Learning Loops of the Team

After introducing the public hearing agenda, the Council members started to argue and debate in searching for understanding to one another and the public who was brought the agenda. The Mayor promoted them to more actively engage in discussions toward goals that meet the needs of the community. Council members kept asking and answering one another in a respectful manner. They brought a range of perspectives from in-depth knowledge about their organization and operation. When all debate and discussion is completed, decisions were made regarding the issue.

In the context of the meeting, the entire Council members engaged in double-loop learning that individual team members were able to ask critical questions of others, and the exchange of ideas and experiences in the interest of enhancing the collective pool of knowledge (Argyris, 1991).

Leaders’ Service Behavior

The Mayor motivated the Council member to debate and argued throughout the meeting. The Mayor’s leadership was recognized as the basis for guidance rather the control. He put more effort into creating a climate where the facts of the current reality area found during the meeting. When they start with honest and diligent efforts to determine the truth of their situation, the right decisions will become self-evident (Collins, 2001). The Collins (2001) found that creating a climate where the truth is heard involves four basic practices, including lead with questions, not answers; engage in dialogue and the debate, not coercion; conduct autopsies, without blame; and build red flag mechanisms that turn information into information that cannot be ignored. Senge (1990) pointed out that in team learning, the discussion is crucial because different views are presented, defended, and provided a useful analysis of the whole situation. In my perspectives during the two consecutive meetings, the Mayor was actively involved in monitoring and adjusting issues through motivating the council member to learn shared vision.

Innovation of Leadership

The prevailing leadership style in the organization is traditional style, who set the direction, make the key decisions, and energize the troops, and are deeply rooted in an individualistic and non-systemic worldview (Senge, 1990). The Mayor, I observed, was a new view of leadership, guided and coordinated the Council member that can deal productively with the issues they face and develop double-loop learning environments. Senge (1990) viewed that innovative leaders are responsible for building an organization where people continually expand their capabilities to understand the shared vision. At this level leaders, they do not provide the answer but instill confidence in team members to learn whatever they need to learn in order to achieve the results they truly desire (Senge, 1990; and Collins, 2001).

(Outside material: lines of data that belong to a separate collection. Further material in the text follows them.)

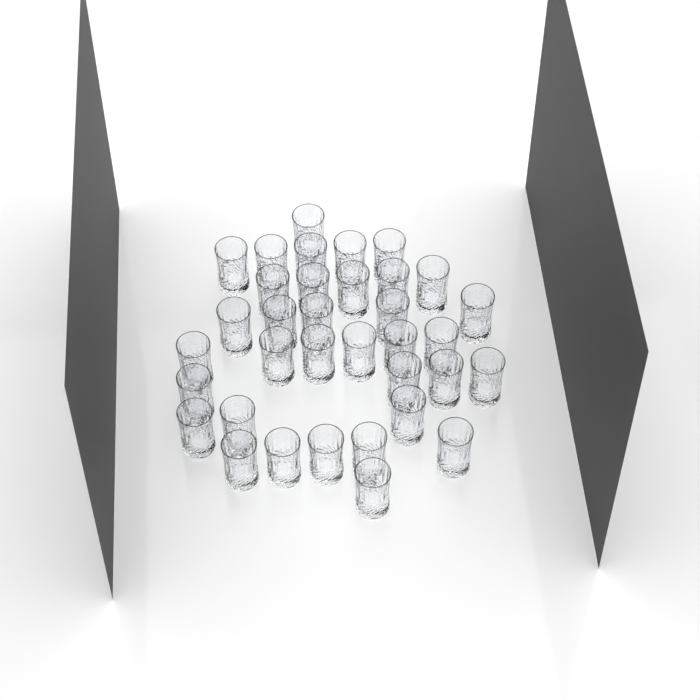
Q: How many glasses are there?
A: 35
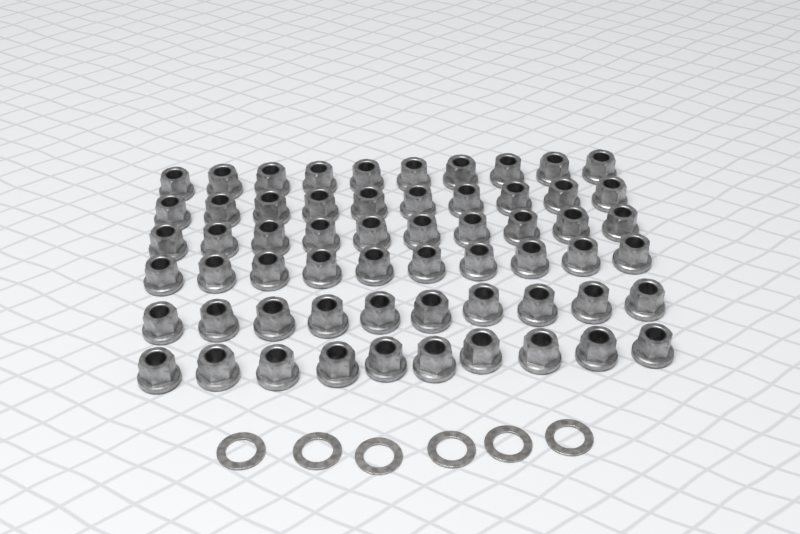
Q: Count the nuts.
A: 60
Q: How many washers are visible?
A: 6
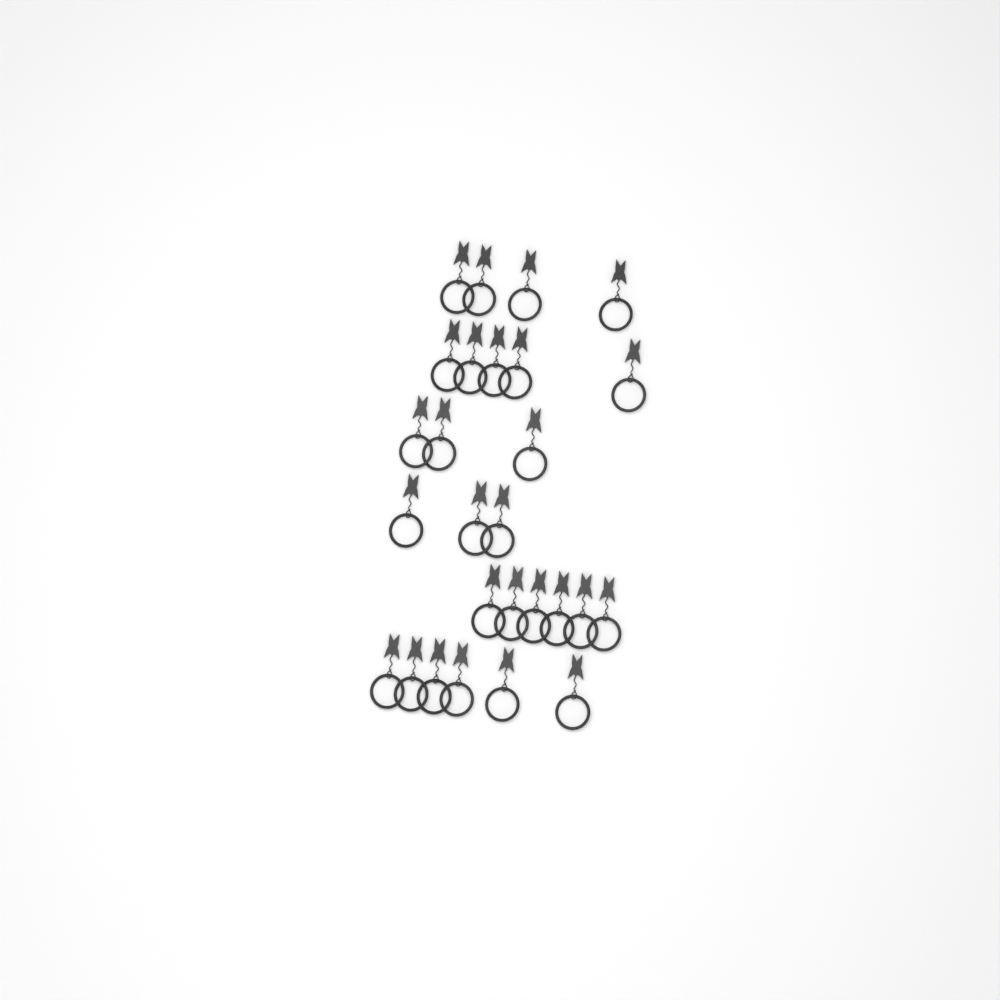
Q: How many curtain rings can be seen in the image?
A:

The Mayor promoted constructive interaction is needed for effective performance. By the guidance of Mayor, the vigorous dialogue and debate infused with the brutal facts and guided by questions formed by cycles. Collins (2001) argued that to go from good to great requires a deep understanding of the useful mechanism for moving the process, which comes the idea from the Council. “Ask the questions, engage in vigorous debate, make decisions, autopsy the results, and learn—all guided within the context of the three cycles (Collins, 2001, p. 115).” Leaders who many of whom rose to the top “because of their decision making and problem-solving skills in mentoring, coaching, and helping others learn (Senge, 1990, p. 345).”

References

  1. Argyris, C. (1991). Teaching Smart People how to Learn. On Managing People (pp133-145) Boston MA, Harvard Business Review
  2. Collins, J. C. (2001). Good to Great. New York, NY: Harper Collins Publishers.
  3. Senge, P. M. (1990). The fifth discipline: the art and practice for the learning organization. New York, Ny: Doubleday/Currency.